REQUIREMENT -
Answer these questions from the Foundation news text below:
1. How many young health and beauty entrepreneurs went on the visit to Indonesia?
2. What event did the delegation attend at its first stop in Kuala Lumpur?
3. Who will head the two delegations the Track II team leads next month?

The health and beauty entrepreneurs trying out beauty products

In Indonesia, the group visited health and beauty businesses to learn about local brands and customer preferences

This week, ten young health and beauty entrepreneurs returned from a week-long Foundation-led visit to Indonesia where they learned about that country’s health and beauty sector, developed contacts and scoped opportunities for possibly taking their products to the local market.

The visit was through the ASEAN Young Business Leaders Initiative (YBLI), a programme the Foundation facilitates on behalf of MFAT to build connections between business leaders and entrepreneurs in New Zealand and Southeast Asia.

The entrepreneurs time in Indonesia included attending the country’s largest beauty trade exhibition, Cosmbeaute. At the trade show, they got to see some of the latest health and beauty trends and gained an understanding of how their products might fit into Southeast Asian markets.

One of the entrepreneurs looking at a booklet in a health and beauty spa

In 2020, the beauty and cosmetics sector generated a revenue of some US$25 billion in Southeast Asia

Earlier this month, the Foundation’s director research and engagement, Suzannah Jessep, led a Track II delegation to Malaysia and Thailand to hold talks with regional thinktanks. Their first stop was Kuala Lumpur, where they participated in the 15th ASEAN Australian New Zealand Dialogue, which the Foundation co-host with Malaysia ISIS and Asialink.

The group engaged with over sixty other academics, sector experts, commentators and officials for three days of in-depth discussions about regional approaches to great power geo-politics; human security and climate change; trade integration and cyber-security.

To help set the scene and tempo for the talks, the Foundation led a NextGen workshop for twenty up-and-coming young professionals looking to a future in Track II diplomacy.

The delegation then travelled to Bangkok for a day of calls on leading academics, media and commentators, including representatives from the Faculty of Political Science at Thammasat University and the Asia Foundation.

Suz says she was struck by the dynamism and wealth of opportunity evident across a rapidly evolving Southeast Asia. However, she was also reminded of the serious challenges facing the region and the delicate balancing act that many in Southeast Asia are trying to achieve, between major powers, competing territorial claims, economic and environmental pressures, and governance issues.  

Next month, the Track II team will be leading two delegations, both headed by our board Chair Dame Fran Wilde, firstly to Viet Nam for our 14th dialogue with the Diplomatic Academy of Viet Nam and then Japan, for a range of meetings.

The New Zealand delegation and ISIS Malaysia representatives holding talks in a conference roomThe Foundation delegation in discussions with the Institute of Strategic and International Studies (ISIS) Malaysia and Asialink. (Photo: ISIS Malaysia)

EXERCISE DATA -
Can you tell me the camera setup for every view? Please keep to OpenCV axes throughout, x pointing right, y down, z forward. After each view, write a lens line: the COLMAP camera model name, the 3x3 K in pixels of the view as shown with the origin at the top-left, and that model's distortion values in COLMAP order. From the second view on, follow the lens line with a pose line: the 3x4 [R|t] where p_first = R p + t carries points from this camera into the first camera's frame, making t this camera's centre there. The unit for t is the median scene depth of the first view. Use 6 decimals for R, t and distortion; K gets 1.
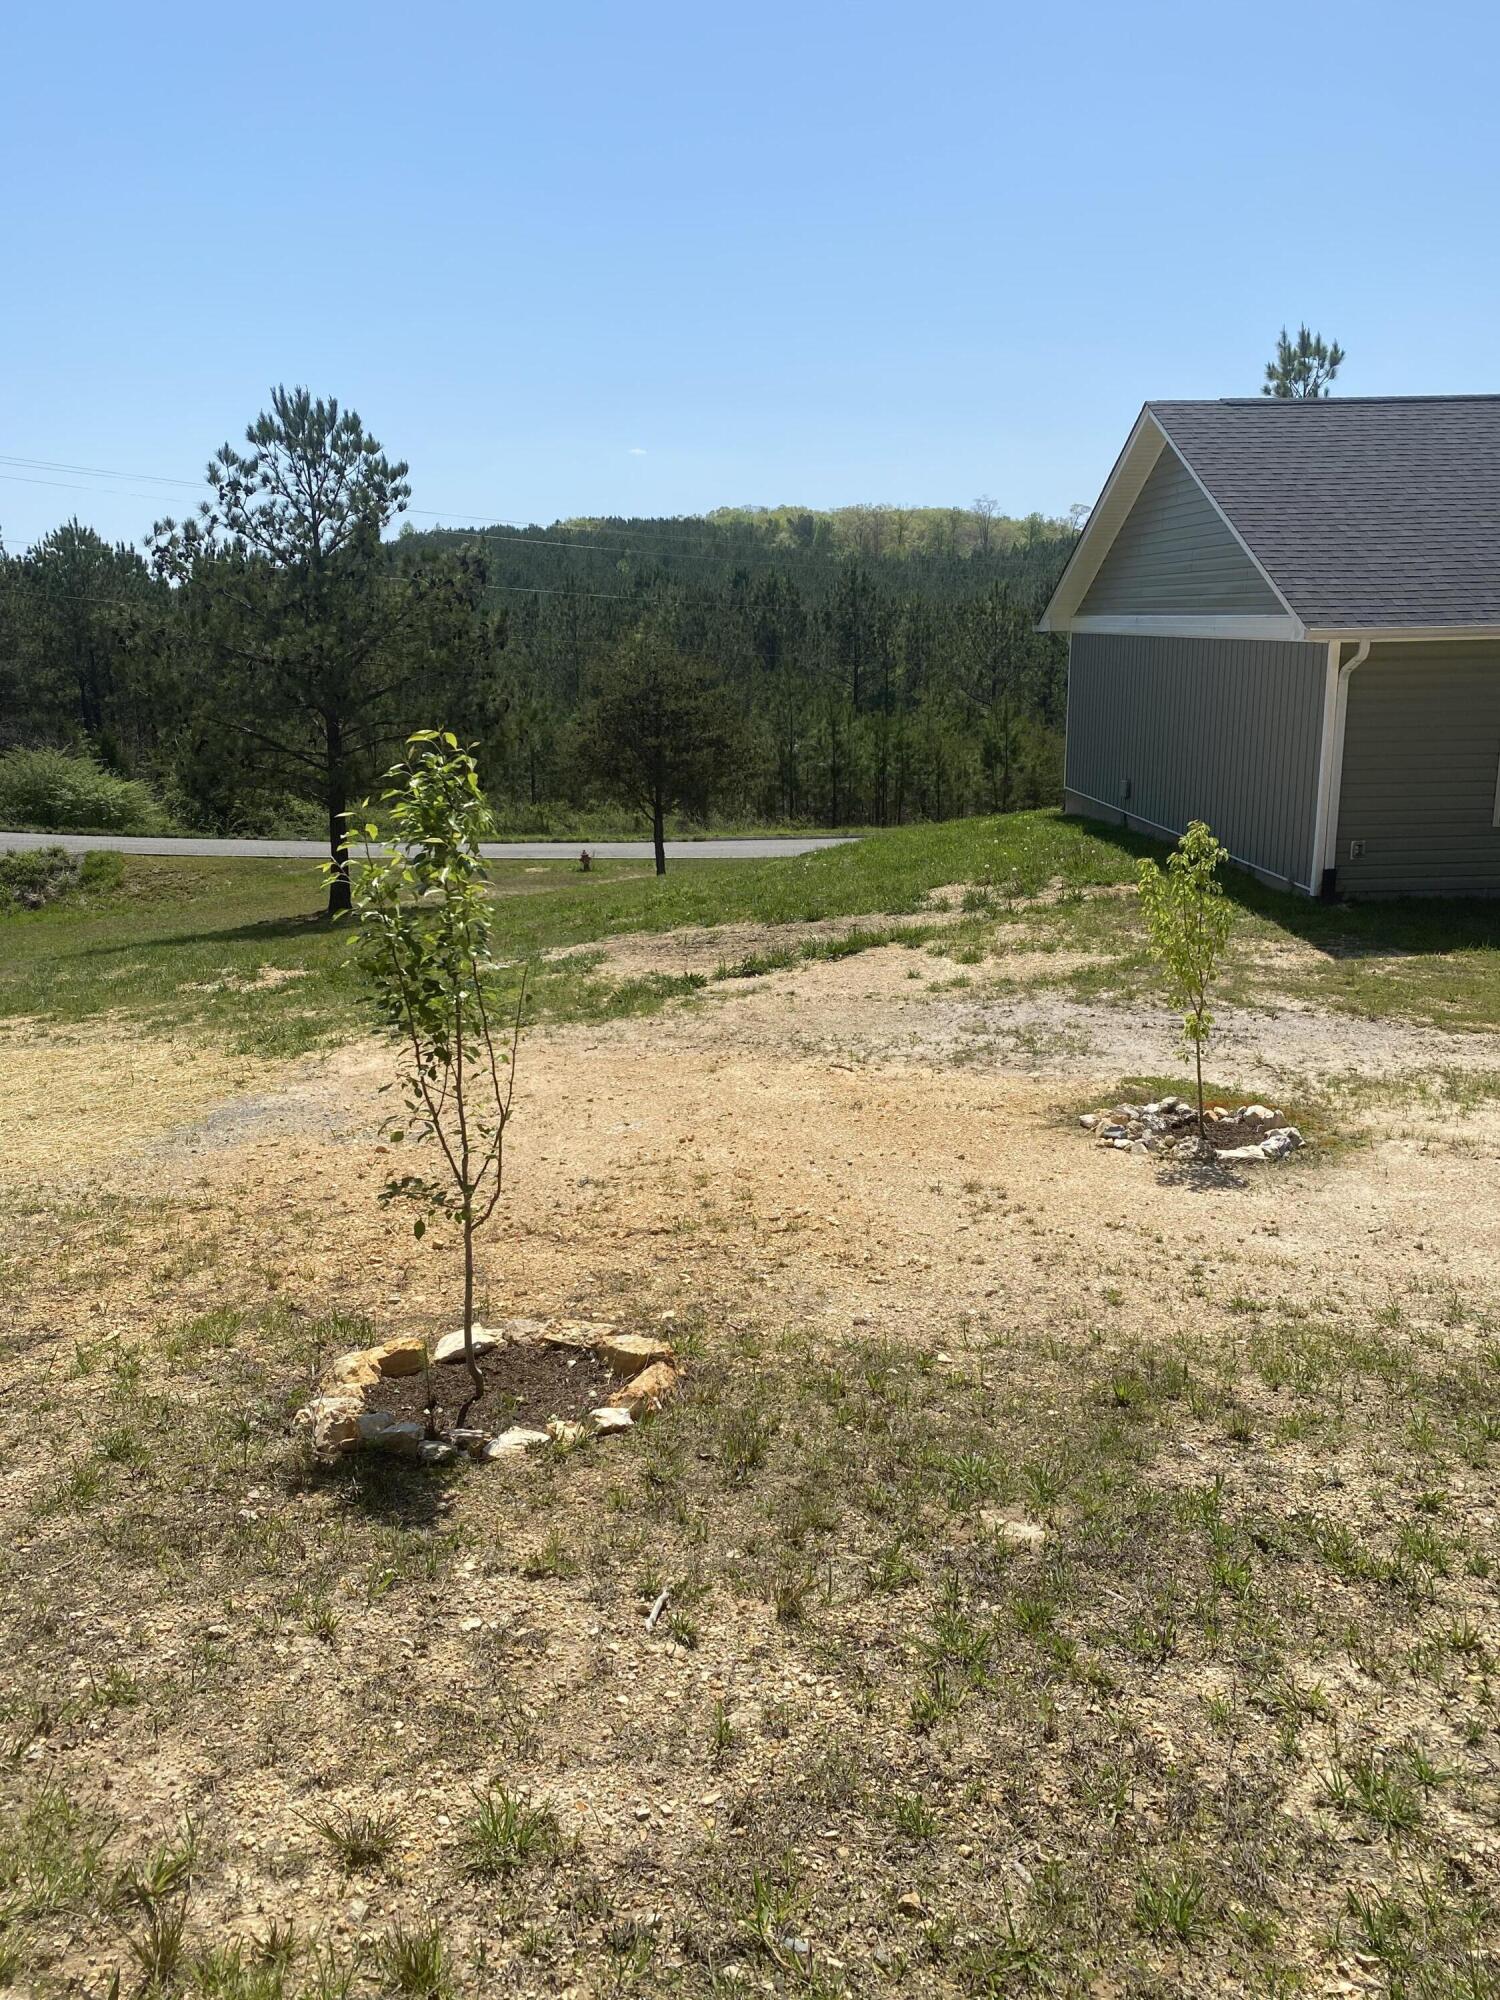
lens RADIAL K [[1519.4, 0, 713.7], [0, 1519.4, 979.2], [0, 0, 1]] dist [0.039018, -0.032592]
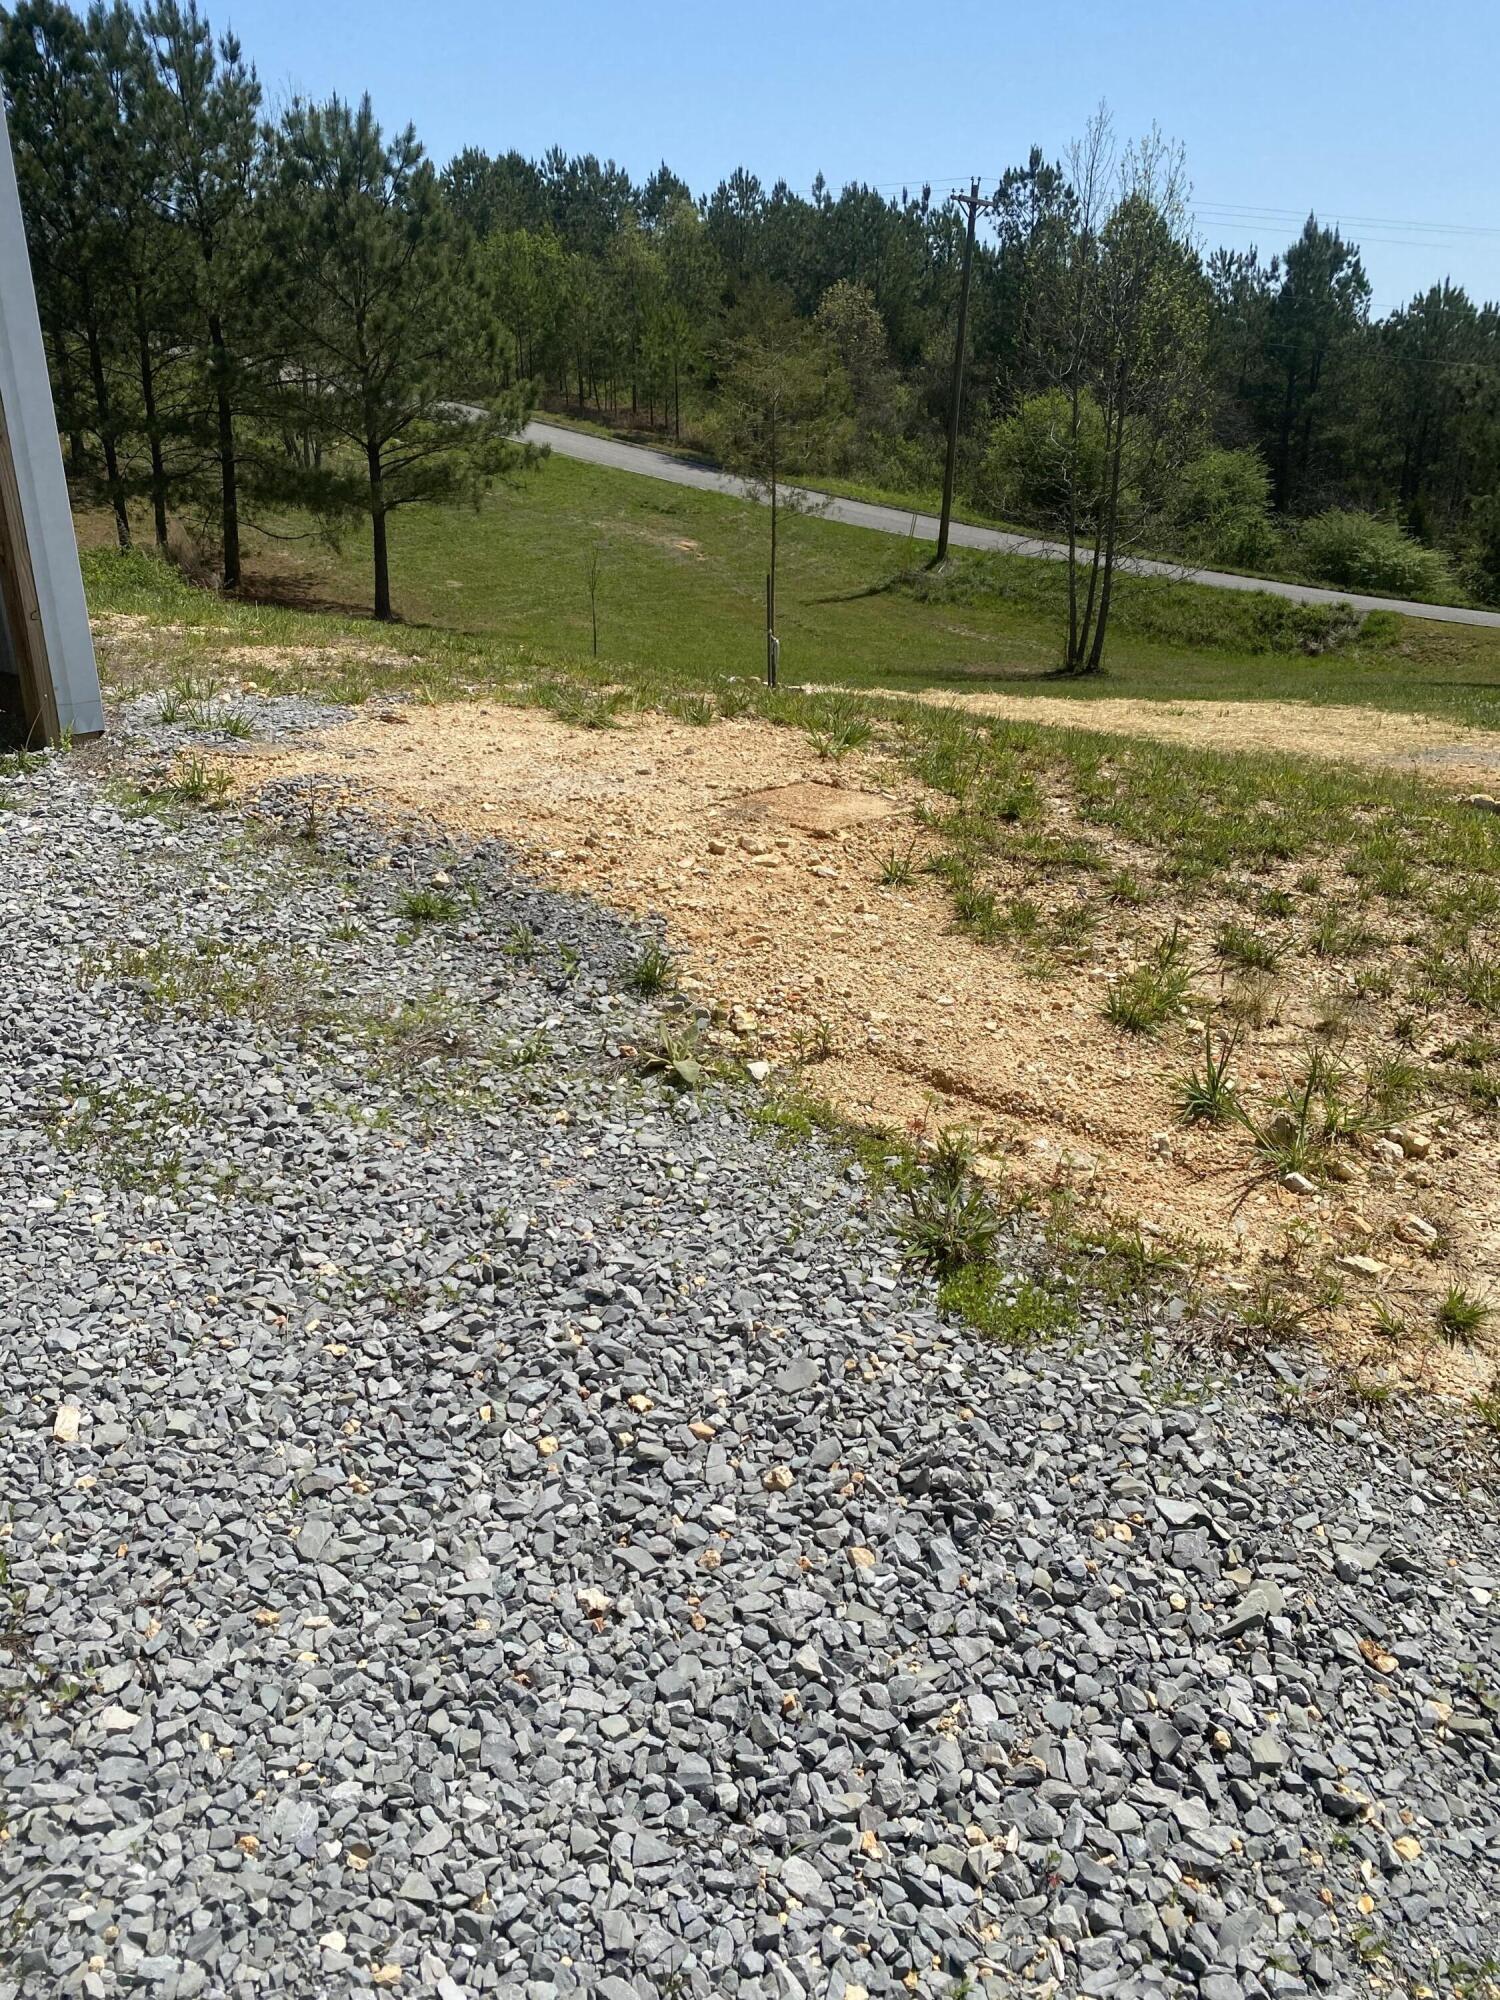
lens RADIAL K [[1519.4, 0, 731.5], [0, 1519.4, 994.5], [0, 0, 1]] dist [0.039018, -0.032592]
pose [[0.711192, 0.271933, -0.648274, 0.061544], [-0.174909, 0.961604, 0.211481, 0.042370], [0.680891, -0.037014, 0.731448, -0.156351]]
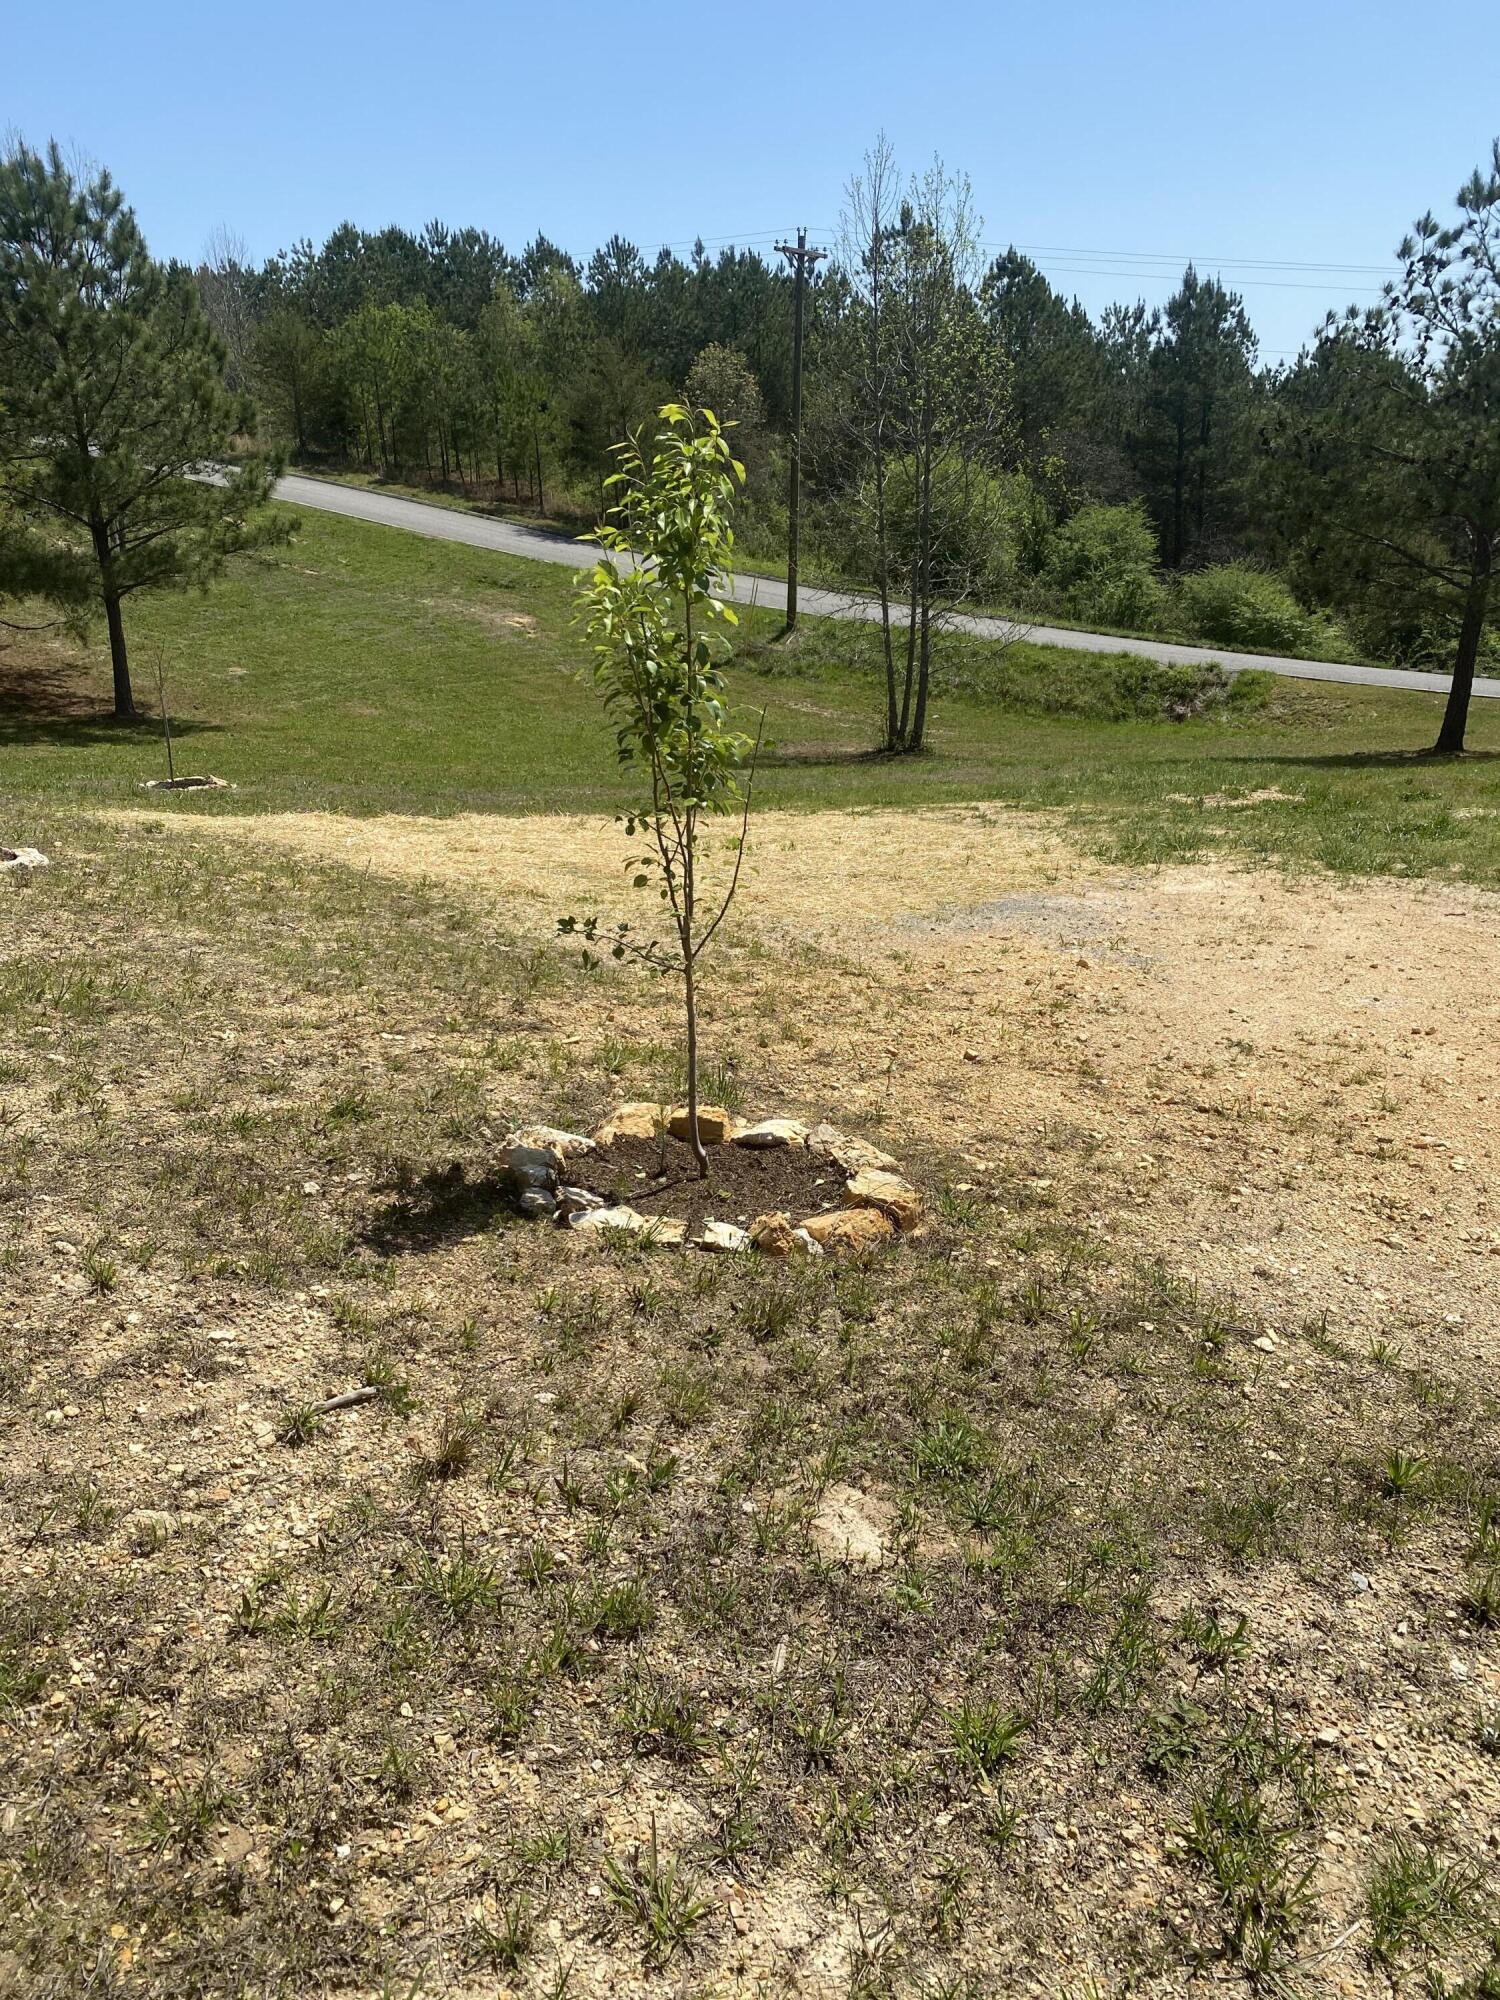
lens RADIAL K [[1519.4, 0, 751.5], [0, 1519.4, 981.2], [0, 0, 1]] dist [0.039018, -0.032592]
pose [[0.732345, 0.214739, -0.646188, 0.067670], [-0.144077, 0.976353, 0.161171, 0.001270], [0.665517, -0.024932, 0.745966, 0.055427]]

SOLUTION BELOW -
1. Ten.
2. The 15th ASEAN Australian New Zealand Dialogue.
3. The board Chair, Dame Fran Wilde.